DATASET RECORDS =
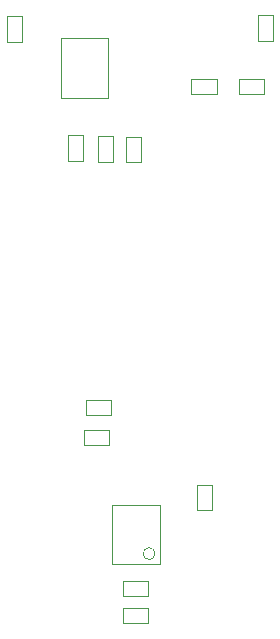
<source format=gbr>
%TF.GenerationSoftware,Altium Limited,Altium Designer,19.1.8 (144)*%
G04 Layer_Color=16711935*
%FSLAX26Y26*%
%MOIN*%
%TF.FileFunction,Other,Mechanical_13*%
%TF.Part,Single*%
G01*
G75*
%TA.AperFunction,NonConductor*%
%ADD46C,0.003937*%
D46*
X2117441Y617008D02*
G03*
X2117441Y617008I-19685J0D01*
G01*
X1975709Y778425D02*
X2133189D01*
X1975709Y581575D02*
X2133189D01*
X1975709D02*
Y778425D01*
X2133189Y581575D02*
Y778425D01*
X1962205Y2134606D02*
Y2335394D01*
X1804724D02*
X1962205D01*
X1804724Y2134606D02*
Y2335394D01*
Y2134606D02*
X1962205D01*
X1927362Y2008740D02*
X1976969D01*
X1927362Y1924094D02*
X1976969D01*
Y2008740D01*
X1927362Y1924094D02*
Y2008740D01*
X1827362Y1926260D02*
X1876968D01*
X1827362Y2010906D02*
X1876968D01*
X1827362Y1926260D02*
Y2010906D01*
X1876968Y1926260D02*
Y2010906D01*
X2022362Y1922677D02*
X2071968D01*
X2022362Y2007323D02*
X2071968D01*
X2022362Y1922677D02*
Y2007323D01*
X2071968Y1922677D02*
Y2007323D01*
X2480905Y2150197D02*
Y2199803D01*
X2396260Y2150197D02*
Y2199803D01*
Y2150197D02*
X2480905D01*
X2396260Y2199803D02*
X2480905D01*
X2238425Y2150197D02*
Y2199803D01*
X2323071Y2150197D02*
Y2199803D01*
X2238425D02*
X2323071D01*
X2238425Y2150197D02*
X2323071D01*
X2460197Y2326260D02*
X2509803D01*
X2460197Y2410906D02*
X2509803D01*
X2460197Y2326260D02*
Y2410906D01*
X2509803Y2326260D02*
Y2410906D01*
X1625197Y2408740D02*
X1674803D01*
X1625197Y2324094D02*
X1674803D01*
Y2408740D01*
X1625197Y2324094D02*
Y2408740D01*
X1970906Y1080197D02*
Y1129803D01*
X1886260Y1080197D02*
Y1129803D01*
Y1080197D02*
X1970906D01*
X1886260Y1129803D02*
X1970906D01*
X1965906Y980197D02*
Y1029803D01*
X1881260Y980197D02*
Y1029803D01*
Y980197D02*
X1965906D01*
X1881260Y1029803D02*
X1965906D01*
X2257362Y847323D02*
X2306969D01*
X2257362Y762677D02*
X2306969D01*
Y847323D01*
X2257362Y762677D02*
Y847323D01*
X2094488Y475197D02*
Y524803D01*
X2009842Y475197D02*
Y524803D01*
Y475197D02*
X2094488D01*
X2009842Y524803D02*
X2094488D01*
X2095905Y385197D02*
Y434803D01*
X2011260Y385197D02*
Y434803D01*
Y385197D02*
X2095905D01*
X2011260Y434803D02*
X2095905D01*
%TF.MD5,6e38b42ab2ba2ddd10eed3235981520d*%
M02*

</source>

WRITTEN TASK =
Exact copy, no pictures: return the entries word for word.

COMPLETED TASK =
<source format=gbr>
%TF.GenerationSoftware,Altium Limited,Altium Designer,19.1.8 (144)*%
G04 Layer_Color=16711935*
%FSLAX26Y26*%
%MOIN*%
%TF.FileFunction,Other,Mechanical_13*%
%TF.Part,Single*%
G01*
G75*
%TA.AperFunction,NonConductor*%
%ADD46C,0.003937*%
D46*
X2117441Y617008D02*
G03*
X2117441Y617008I-19685J0D01*
G01*
X1975709Y778425D02*
X2133189D01*
X1975709Y581575D02*
X2133189D01*
X1975709D02*
Y778425D01*
X2133189Y581575D02*
Y778425D01*
X1962205Y2134606D02*
Y2335394D01*
X1804724D02*
X1962205D01*
X1804724Y2134606D02*
Y2335394D01*
Y2134606D02*
X1962205D01*
X1927362Y2008740D02*
X1976969D01*
X1927362Y1924094D02*
X1976969D01*
Y2008740D01*
X1927362Y1924094D02*
Y2008740D01*
X1827362Y1926260D02*
X1876968D01*
X1827362Y2010906D02*
X1876968D01*
X1827362Y1926260D02*
Y2010906D01*
X1876968Y1926260D02*
Y2010906D01*
X2022362Y1922677D02*
X2071968D01*
X2022362Y2007323D02*
X2071968D01*
X2022362Y1922677D02*
Y2007323D01*
X2071968Y1922677D02*
Y2007323D01*
X2480905Y2150197D02*
Y2199803D01*
X2396260Y2150197D02*
Y2199803D01*
Y2150197D02*
X2480905D01*
X2396260Y2199803D02*
X2480905D01*
X2238425Y2150197D02*
Y2199803D01*
X2323071Y2150197D02*
Y2199803D01*
X2238425D02*
X2323071D01*
X2238425Y2150197D02*
X2323071D01*
X2460197Y2326260D02*
X2509803D01*
X2460197Y2410906D02*
X2509803D01*
X2460197Y2326260D02*
Y2410906D01*
X2509803Y2326260D02*
Y2410906D01*
X1625197Y2408740D02*
X1674803D01*
X1625197Y2324094D02*
X1674803D01*
Y2408740D01*
X1625197Y2324094D02*
Y2408740D01*
X1970906Y1080197D02*
Y1129803D01*
X1886260Y1080197D02*
Y1129803D01*
Y1080197D02*
X1970906D01*
X1886260Y1129803D02*
X1970906D01*
X1965906Y980197D02*
Y1029803D01*
X1881260Y980197D02*
Y1029803D01*
Y980197D02*
X1965906D01*
X1881260Y1029803D02*
X1965906D01*
X2257362Y847323D02*
X2306969D01*
X2257362Y762677D02*
X2306969D01*
Y847323D01*
X2257362Y762677D02*
Y847323D01*
X2094488Y475197D02*
Y524803D01*
X2009842Y475197D02*
Y524803D01*
Y475197D02*
X2094488D01*
X2009842Y524803D02*
X2094488D01*
X2095905Y385197D02*
Y434803D01*
X2011260Y385197D02*
Y434803D01*
Y385197D02*
X2095905D01*
X2011260Y434803D02*
X2095905D01*
%TF.MD5,6e38b42ab2ba2ddd10eed3235981520d*%
M02*

</source>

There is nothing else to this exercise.